DENTRO DE LA MISMA RUTINA
DENTRO DE LA MISMA RUTINA
Aníbal Sánchez se quedó solo en el pueblo a los cincuenta y cinco, como un roble viejo en medio del campo. Sus hijos, uno a uno, se fueron marchando a la capital en busca de una vida mejor a la que tenían con su padre, lejos del surco, del polvo, del sudor. Los tres hijos que tuvo Anibal con Rosa fueron siempre su gloria bendita, "salieron listos los condenaos" ahora tienen sus trabajo con horario de oficina, sin azada ni yunta, sin el olor a tierra recién removida ni el canto del gallo.
A las seis de la tarde, vuelven cada uno a su casa en el autobús, besan a los crios y a la mujer, ven un rato la televisión mientras cenan y se acuestan para despertar al día siguiente, a la misma hora, dentro de la misma rutina.
Aníbal, en cambio, vive en otro tiempo.
Se despierta cuando canta el gallo, sin prisa. Prepara su café con leche migada, lo toma sentado frente a la ventana que da al corral, y antes de ponerse la chaqueta, se acerca a la repisa donde está la foto de Rosa, su señora, y le da un beso suave en la frente de papel. A Rosa se la llevó un mal dolor que vino de golpe, sin avisar, una punzada certera que le paró el corazón en un ratín. Una tarde estaba poniendo lentejas en remojo, y a la siguiente, ya no estaba. Así, sin ruido. Como hacen las cosas los que se van con elegancia.
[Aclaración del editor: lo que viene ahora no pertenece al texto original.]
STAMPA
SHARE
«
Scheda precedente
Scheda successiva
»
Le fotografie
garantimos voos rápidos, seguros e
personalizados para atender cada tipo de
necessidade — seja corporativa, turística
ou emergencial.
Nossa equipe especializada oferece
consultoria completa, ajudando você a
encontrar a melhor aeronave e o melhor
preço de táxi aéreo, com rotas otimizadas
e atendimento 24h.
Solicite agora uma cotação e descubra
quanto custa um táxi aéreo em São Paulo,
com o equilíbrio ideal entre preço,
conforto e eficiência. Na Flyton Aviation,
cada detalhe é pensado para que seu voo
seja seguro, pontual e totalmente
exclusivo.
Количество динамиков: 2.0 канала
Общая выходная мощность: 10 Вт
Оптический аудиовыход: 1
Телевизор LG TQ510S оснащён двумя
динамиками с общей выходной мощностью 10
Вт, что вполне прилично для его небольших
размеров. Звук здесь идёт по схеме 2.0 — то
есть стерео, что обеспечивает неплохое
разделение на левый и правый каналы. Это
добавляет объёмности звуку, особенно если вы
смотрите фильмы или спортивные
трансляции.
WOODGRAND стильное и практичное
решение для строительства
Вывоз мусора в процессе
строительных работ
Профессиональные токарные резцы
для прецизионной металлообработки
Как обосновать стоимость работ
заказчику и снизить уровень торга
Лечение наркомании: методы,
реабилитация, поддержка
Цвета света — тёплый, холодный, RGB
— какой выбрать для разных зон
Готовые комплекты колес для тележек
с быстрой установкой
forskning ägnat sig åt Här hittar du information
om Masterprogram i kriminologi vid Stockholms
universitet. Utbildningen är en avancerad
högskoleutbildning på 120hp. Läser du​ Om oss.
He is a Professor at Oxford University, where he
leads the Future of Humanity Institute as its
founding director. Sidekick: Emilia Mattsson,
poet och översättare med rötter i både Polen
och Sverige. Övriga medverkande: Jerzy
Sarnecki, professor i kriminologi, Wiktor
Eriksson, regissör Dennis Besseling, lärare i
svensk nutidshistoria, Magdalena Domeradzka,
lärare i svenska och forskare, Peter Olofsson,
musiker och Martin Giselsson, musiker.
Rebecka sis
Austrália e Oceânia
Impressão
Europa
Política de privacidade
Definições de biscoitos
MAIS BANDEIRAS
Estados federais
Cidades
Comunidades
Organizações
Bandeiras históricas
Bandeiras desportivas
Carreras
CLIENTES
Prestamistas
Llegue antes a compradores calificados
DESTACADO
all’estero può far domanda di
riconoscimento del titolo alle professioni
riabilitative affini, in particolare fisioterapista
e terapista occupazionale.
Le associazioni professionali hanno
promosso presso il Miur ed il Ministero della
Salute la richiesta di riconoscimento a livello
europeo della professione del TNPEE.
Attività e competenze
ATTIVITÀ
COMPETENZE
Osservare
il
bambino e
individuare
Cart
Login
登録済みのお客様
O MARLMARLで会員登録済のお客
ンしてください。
Desde entonces, Aníbal no falta a su ritual. A eso de las ocho y media, con la azada al hombro, toma el sendero que lo lleva al campo.
Los amigos se rién de él cuando dice queLa tierra le habla, le pide cosas distintas según la estación: "ahora hay que limpiar los surcos, mañana tocará atar los tomates, pasado recoger las patatas". Eso le dice la tierra, eso y que está en su sitio, donde nació y donde dormirá algún día, cualquier día, como Rosa, como los padres que hicieron lo mismo que él hace ahora. Los padres, "esos si que sabían vivir, tranquilos, a lo suyo, la paz de la vida serena, sin una voz más alta que otra, sin alharacas, sin sueños ni fantasías, como se ha vivido toda la vida de Dios"
Cuando suenan las campanas del ángelus en la torre, recoge sus cosas, se lava las manos en el pozo que cavó su abuelo, cogiendo el agua con la herrada, ese agua fresquita que espabila los dedos cansados. Luego, vuelve a casa sin prisas, por el mismo sendero, deteniéndose a veces a mirar cómo se mecen los trigales.
Antes de encerrarse en casa, se pasa por el bar, pide un chato de vino y un pincho de tortilla. Charla un rato con los cuatro vecinos que quedan en el pueblo, que como él están solos, los amigos de la partida del domingo, los que como él, llevan en el pueblo toda la vida—, con ellos recuerda algún chascarrillo de juventud repetido mil veces y a eso de las diez, se marcha a casa, a cenar algo caliente, cualquier cosa, y a dormir.